--- EXERCISE DIRECTIONS ---
Where the listing shows an image, skip it and output all other material unchanged.

====================

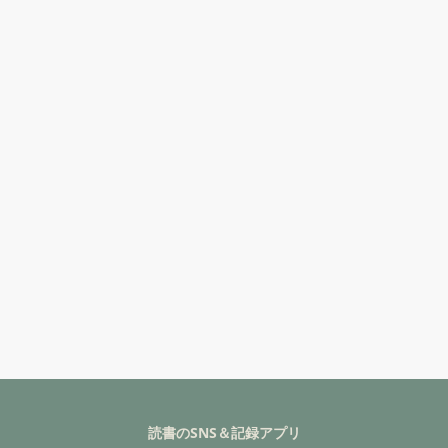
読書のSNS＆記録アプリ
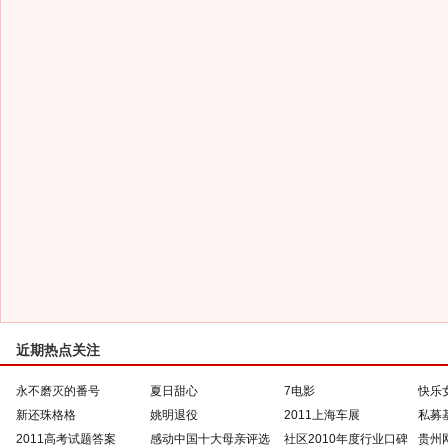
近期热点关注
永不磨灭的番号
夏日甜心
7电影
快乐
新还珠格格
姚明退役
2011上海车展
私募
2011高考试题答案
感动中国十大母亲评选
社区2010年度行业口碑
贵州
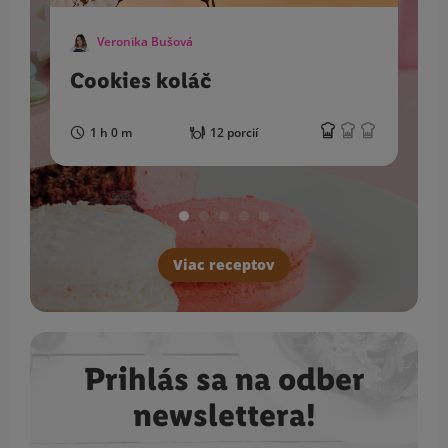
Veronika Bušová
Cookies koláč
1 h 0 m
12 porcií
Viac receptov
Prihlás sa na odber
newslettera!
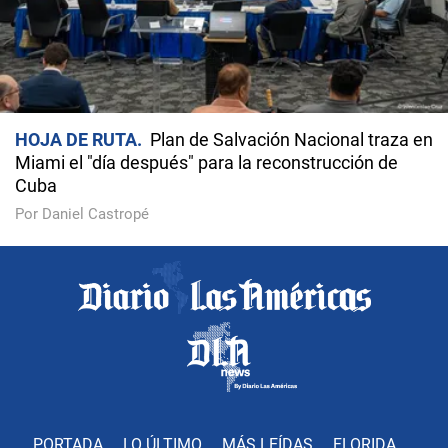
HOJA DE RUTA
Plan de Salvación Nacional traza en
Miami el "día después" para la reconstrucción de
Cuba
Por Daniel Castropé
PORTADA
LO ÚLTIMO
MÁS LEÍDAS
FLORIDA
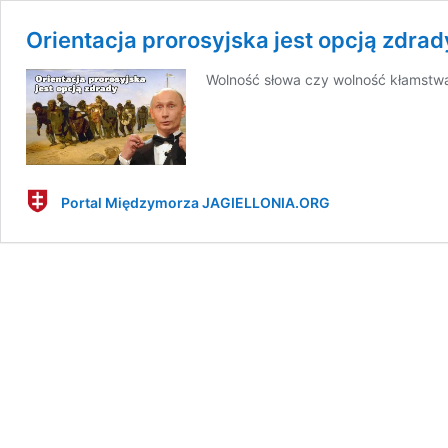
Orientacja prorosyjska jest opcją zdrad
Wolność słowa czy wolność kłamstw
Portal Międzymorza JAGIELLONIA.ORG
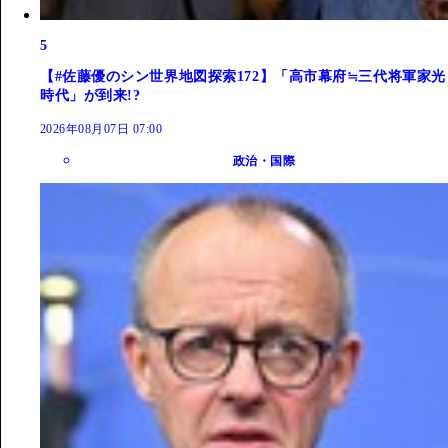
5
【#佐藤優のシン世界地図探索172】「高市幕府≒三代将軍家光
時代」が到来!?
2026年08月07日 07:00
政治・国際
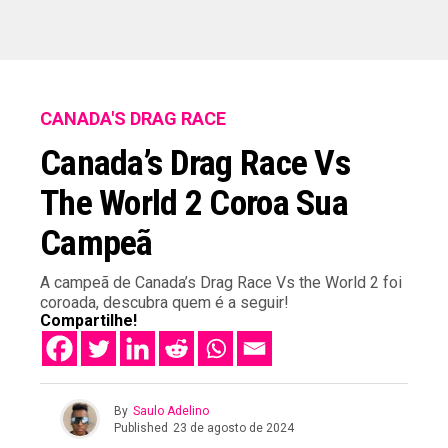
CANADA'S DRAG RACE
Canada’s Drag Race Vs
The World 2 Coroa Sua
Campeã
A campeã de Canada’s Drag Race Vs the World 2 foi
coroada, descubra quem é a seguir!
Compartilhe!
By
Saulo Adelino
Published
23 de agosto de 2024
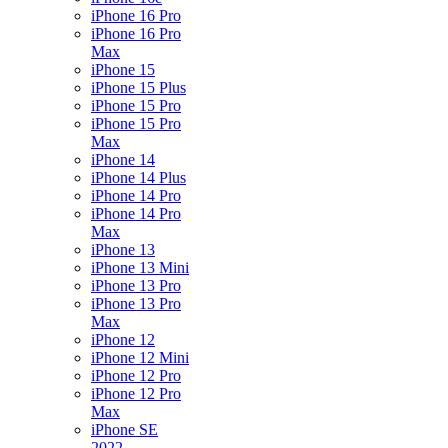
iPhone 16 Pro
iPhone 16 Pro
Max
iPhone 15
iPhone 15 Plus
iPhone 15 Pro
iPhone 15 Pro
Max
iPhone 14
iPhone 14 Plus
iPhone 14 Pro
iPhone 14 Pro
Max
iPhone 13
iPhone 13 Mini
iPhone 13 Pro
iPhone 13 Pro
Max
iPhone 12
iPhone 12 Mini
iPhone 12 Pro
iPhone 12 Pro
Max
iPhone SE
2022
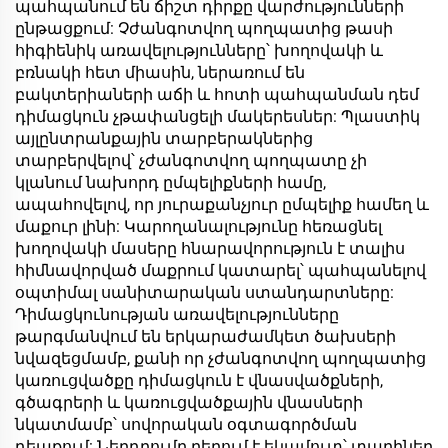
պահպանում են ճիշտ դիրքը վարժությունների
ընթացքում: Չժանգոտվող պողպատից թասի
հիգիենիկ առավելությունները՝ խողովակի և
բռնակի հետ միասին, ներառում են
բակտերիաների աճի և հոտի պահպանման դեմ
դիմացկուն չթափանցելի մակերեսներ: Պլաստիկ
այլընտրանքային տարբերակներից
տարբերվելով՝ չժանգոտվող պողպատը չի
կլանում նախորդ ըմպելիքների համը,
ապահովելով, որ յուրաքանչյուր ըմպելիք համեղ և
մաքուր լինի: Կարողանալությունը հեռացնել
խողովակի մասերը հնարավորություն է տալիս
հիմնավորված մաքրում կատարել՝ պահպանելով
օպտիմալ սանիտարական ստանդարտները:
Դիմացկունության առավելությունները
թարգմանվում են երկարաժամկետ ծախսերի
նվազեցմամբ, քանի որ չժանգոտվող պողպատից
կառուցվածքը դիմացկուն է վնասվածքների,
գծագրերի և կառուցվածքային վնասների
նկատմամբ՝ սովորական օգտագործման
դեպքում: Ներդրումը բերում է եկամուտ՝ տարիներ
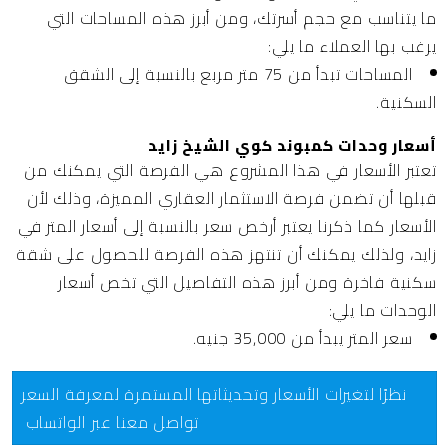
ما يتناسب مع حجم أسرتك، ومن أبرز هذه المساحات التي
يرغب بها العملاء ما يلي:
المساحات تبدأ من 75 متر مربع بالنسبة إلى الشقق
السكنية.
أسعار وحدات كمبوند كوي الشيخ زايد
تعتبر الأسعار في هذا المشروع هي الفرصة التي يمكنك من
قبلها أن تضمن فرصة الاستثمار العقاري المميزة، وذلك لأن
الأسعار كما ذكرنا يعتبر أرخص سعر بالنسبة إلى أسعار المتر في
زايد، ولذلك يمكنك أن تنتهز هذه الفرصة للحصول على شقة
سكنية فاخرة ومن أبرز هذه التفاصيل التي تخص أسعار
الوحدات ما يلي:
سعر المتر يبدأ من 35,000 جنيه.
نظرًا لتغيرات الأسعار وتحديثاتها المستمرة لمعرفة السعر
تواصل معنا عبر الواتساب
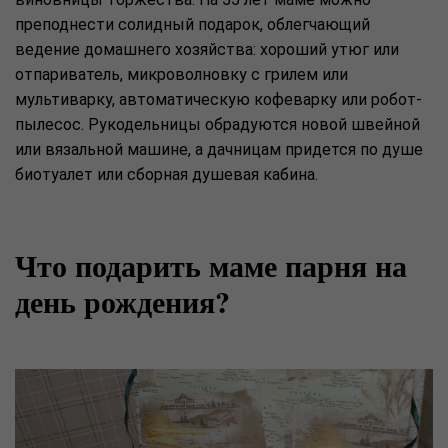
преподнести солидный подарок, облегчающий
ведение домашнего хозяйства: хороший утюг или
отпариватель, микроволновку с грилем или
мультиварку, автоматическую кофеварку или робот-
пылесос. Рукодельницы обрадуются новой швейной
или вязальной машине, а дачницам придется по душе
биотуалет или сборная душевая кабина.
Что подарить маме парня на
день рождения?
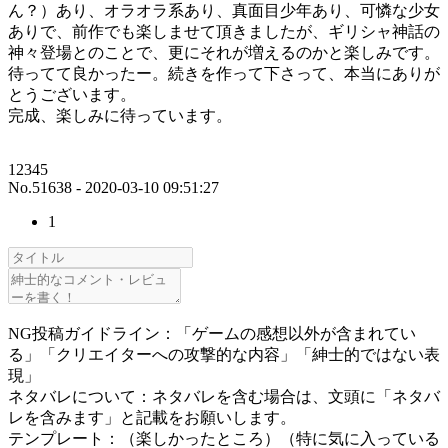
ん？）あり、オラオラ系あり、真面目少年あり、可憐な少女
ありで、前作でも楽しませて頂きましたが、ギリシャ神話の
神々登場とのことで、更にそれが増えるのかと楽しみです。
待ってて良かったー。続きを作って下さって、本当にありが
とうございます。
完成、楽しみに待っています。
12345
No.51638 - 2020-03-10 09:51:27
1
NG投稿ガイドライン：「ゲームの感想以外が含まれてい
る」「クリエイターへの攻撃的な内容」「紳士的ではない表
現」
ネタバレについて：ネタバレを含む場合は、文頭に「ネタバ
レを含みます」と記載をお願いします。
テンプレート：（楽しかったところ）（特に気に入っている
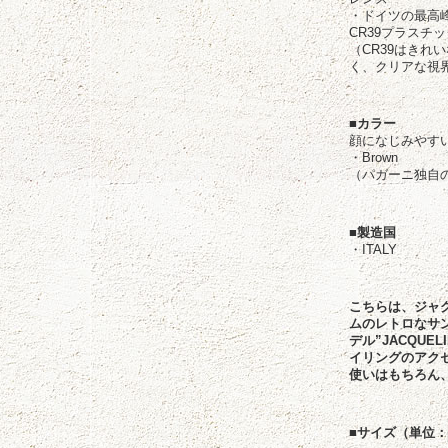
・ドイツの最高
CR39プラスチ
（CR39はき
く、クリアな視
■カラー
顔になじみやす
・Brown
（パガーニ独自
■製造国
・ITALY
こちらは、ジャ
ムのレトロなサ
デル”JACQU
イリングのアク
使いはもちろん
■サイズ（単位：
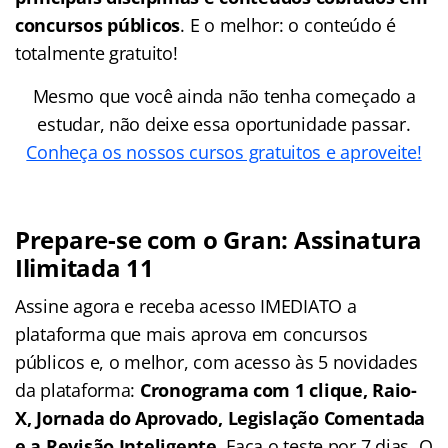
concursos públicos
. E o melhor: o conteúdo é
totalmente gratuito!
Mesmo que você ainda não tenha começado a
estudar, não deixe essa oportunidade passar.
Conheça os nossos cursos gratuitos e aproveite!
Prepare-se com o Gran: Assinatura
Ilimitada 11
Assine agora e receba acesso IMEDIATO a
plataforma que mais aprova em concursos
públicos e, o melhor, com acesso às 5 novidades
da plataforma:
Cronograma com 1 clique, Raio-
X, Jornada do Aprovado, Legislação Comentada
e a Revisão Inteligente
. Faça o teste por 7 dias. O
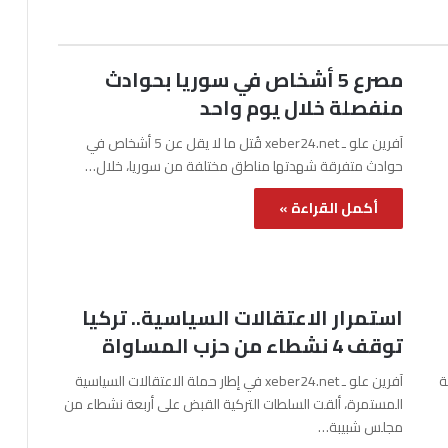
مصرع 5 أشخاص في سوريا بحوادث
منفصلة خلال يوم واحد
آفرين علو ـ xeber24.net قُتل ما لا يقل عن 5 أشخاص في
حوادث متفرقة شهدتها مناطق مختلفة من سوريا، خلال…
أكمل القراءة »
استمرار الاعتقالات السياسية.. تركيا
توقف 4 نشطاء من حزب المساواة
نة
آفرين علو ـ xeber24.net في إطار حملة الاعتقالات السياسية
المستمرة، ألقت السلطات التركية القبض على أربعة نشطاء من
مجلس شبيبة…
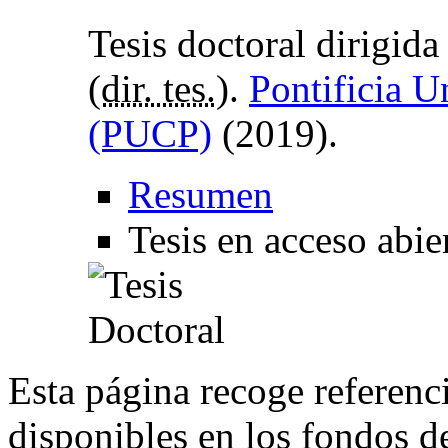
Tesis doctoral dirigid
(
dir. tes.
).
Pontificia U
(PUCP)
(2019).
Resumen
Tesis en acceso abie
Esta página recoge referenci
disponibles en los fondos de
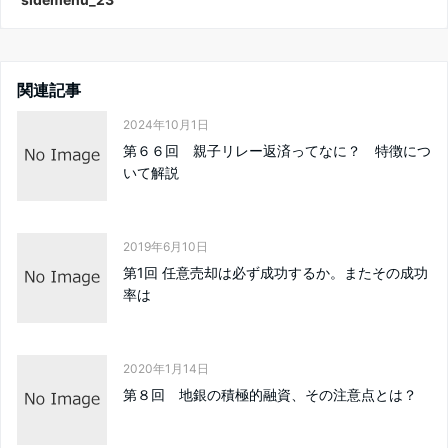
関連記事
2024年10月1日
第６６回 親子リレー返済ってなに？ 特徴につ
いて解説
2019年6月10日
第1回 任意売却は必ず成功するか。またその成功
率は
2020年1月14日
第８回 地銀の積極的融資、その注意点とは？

====================

--- PROBLEM SOLUTION ---
読書のSNS＆記録アプリ
近期热点关注
永不磨灭的番号
夏日甜心
7电影
快乐
新还珠格格
姚明退役
2011上海车展
私募
2011高考试题答案
感动中国十大母亲评选
社区2010年度行业口碑
贵州
Veronika Bušová
Cookies koláč
1 h 0 m
12 porcií
Viac receptov
Prihlás sa na odber
newslettera!
HOJA DE RUTA
Plan de Salvación Nacional traza en
Miami el "día después" para la reconstrucción de
Cuba
Por Daniel Castropé
PORTADA
LO ÚLTIMO
MÁS LEÍDAS
FLORIDA
Orientacja prorosyjska jest opcją zdrad
Wolność słowa czy wolność kłamstw
Portal Międzymorza JAGIELLONIA.ORG
5
【#佐藤優のシン世界地図探索172】「高市幕府≒三代将軍家光
時代」が到来!?
2026年08月07日 07:00
政治・国際
CANADA'S DRAG RACE
Canada’s Drag Race Vs
The World 2 Coroa Sua
Campeã
A campeã de Canada’s Drag Race Vs the World 2 foi
coroada, descubra quem é a seguir!
Compartilhe!
By
Saulo Adelino
Published
23 de agosto de 2024
iPhone 16 Pro
iPhone 16 Pro
Max
iPhone 15
iPhone 15 Plus
iPhone 15 Pro
iPhone 15 Pro
Max
iPhone 14
iPhone 14 Plus
iPhone 14 Pro
iPhone 14 Pro
Max
iPhone 13
iPhone 13 Mini
iPhone 13 Pro
iPhone 13 Pro
Max
iPhone 12
iPhone 12 Mini
iPhone 12 Pro
iPhone 12 Pro
Max
iPhone SE
2022
պահպանում են ճիշտ դիրքը վարժությունների
ընթացքում: Չժանգոտվող պողպատից թասի
հիգիենիկ առավելությունները՝ խողովակի և
բռնակի հետ միասին, ներառում են
բակտերիաների աճի և հոտի պահպանման դեմ
դիմացկուն չթափանցելի մակերեսներ: Պլաստիկ
այլընտրանքային տարբերակներից
տարբերվելով՝ չժանգոտվող պողպատը չի
կլանում նախորդ ըմպելիքների համը,
ապահովելով, որ յուրաքանչյուր ըմպելիք համեղ և
մաքուր լինի: Կարողանալությունը հեռացնել
խողովակի մասերը հնարավորություն է տալիս
հիմնավորված մաքրում կատարել՝ պահպանելով
օպտիմալ սանիտարական ստանդարտները:
Դիմացկունության առավելությունները
թարգմանվում են երկարաժամկետ ծախսերի
նվազեցմամբ, քանի որ չժանգոտվող պողպատից
կառուցվածքը դիմացկուն է վնասվածքների,
գծագրերի և կառուցվածքային վնասների
նկատմամբ՝ սովորական օգտագործման
դեպքում: Ներդրումը բերում է եկամուտ՝ տարիներ
ما يتناسب مع حجم أسرتك، ومن أبرز هذه المساحات التي
يرغب بها العملاء ما يلي:
المساحات تبدأ من 75 متر مربع بالنسبة إلى الشقق
السكنية.
أسعار وحدات كمبوند كوي الشيخ زايد
تعتبر الأسعار في هذا المشروع هي الفرصة التي يمكنك من
قبلها أن تضمن فرصة الاستثمار العقاري المميزة، وذلك لأن
الأسعار كما ذكرنا يعتبر أرخص سعر بالنسبة إلى أسعار المتر في
زايد، ولذلك يمكنك أن تنتهز هذه الفرصة للحصول على شقة
سكنية فاخرة ومن أبرز هذه التفاصيل التي تخص أسعار
الوحدات ما يلي:
سعر المتر يبدأ من 35,000 جنيه.
نظرًا لتغيرات الأسعار وتحديثاتها المستمرة لمعرفة السعر
تواصل معنا عبر الواتساب
преподнести солидный подарок, облегчающий
ведение домашнего хозяйства: хороший утюг или
отпариватель, микроволновку с грилем или
мультиварку, автоматическую кофеварку или робот-
пылесос. Рукодельницы обрадуются новой швейной
или вязальной машине, а дачницам придется по душе
биотуалет или сборная душевая кабина.
Что подарить маме парня на
день рождения?
ん？）あり、オラオラ系あり、真面目少年あり、可憐な少女
ありで、前作でも楽しませて頂きましたが、ギリシャ神話の
神々登場とのことで、更にそれが増えるのかと楽しみです。
待ってて良かったー。続きを作って下さって、本当にありが
とうございます。
完成、楽しみに待っています。
12345
No.51638 - 2020-03-10 09:51:27
1
NG投稿ガイドライン：「ゲームの感想以外が含まれてい
る」「クリエイターへの攻撃的な内容」「紳士的ではない表
現」
ネタバレについて：ネタバレを含む場合は、文頭に「ネタバ
レを含みます」と記載をお願いします。
テンプレート：（楽しかったところ）（特に気に入っている
・ドイツの最高
CR39プラスチ
（CR39はき
く、クリアな視
■カラー
顔になじみやす
・Brown
（パガーニ独自
■製造国
・ITALY
こちらは、ジャ
ムのレトロなサ
デル”JACQU
イリングのアク
使いはもちろん
■サイズ（単位：
concursos públicos
. E o melhor: o conteúdo é
totalmente gratuito!
Mesmo que você ainda não tenha começado a
estudar, não deixe essa oportunidade passar.
Conheça os nossos cursos gratuitos e aproveite!
Prepare-se com o Gran: Assinatura
Ilimitada 11
Assine agora e receba acesso IMEDIATO a
plataforma que mais aprova em concursos
públicos e, o melhor, com acesso às 5 novidades
da plataforma:
Cronograma com 1 clique, Raio-
X, Jornada do Aprovado, Legislação Comentada
e a Revisão Inteligente
. Faça o teste por 7 dias. O
مصرع 5 أشخاص في سوريا بحوادث
منفصلة خلال يوم واحد
آفرين علو ـ xeber24.net قُتل ما لا يقل عن 5 أشخاص في
حوادث متفرقة شهدتها مناطق مختلفة من سوريا، خلال…
أكمل القراءة »
استمرار الاعتقالات السياسية.. تركيا
توقف 4 نشطاء من حزب المساواة
نة
آفرين علو ـ xeber24.net في إطار حملة الاعتقالات السياسية
المستمرة، ألقت السلطات التركية القبض على أربعة نشطاء من
مجلس شبيبة…
Tesis doctoral dirigid
(
dir. tes.
).
Pontificia U
(PUCP)
(2019).
Resumen
Tesis en acceso abie
Esta página recoge referenci
disponibles en los fondos de
関連記事
2024年10月1日
第６６回 親子リレー返済ってなに？ 特徴につ
いて解説
2019年6月10日
第1回 任意売却は必ず成功するか。またその成功
率は
2020年1月14日
第８回 地銀の積極的融資、その注意点とは？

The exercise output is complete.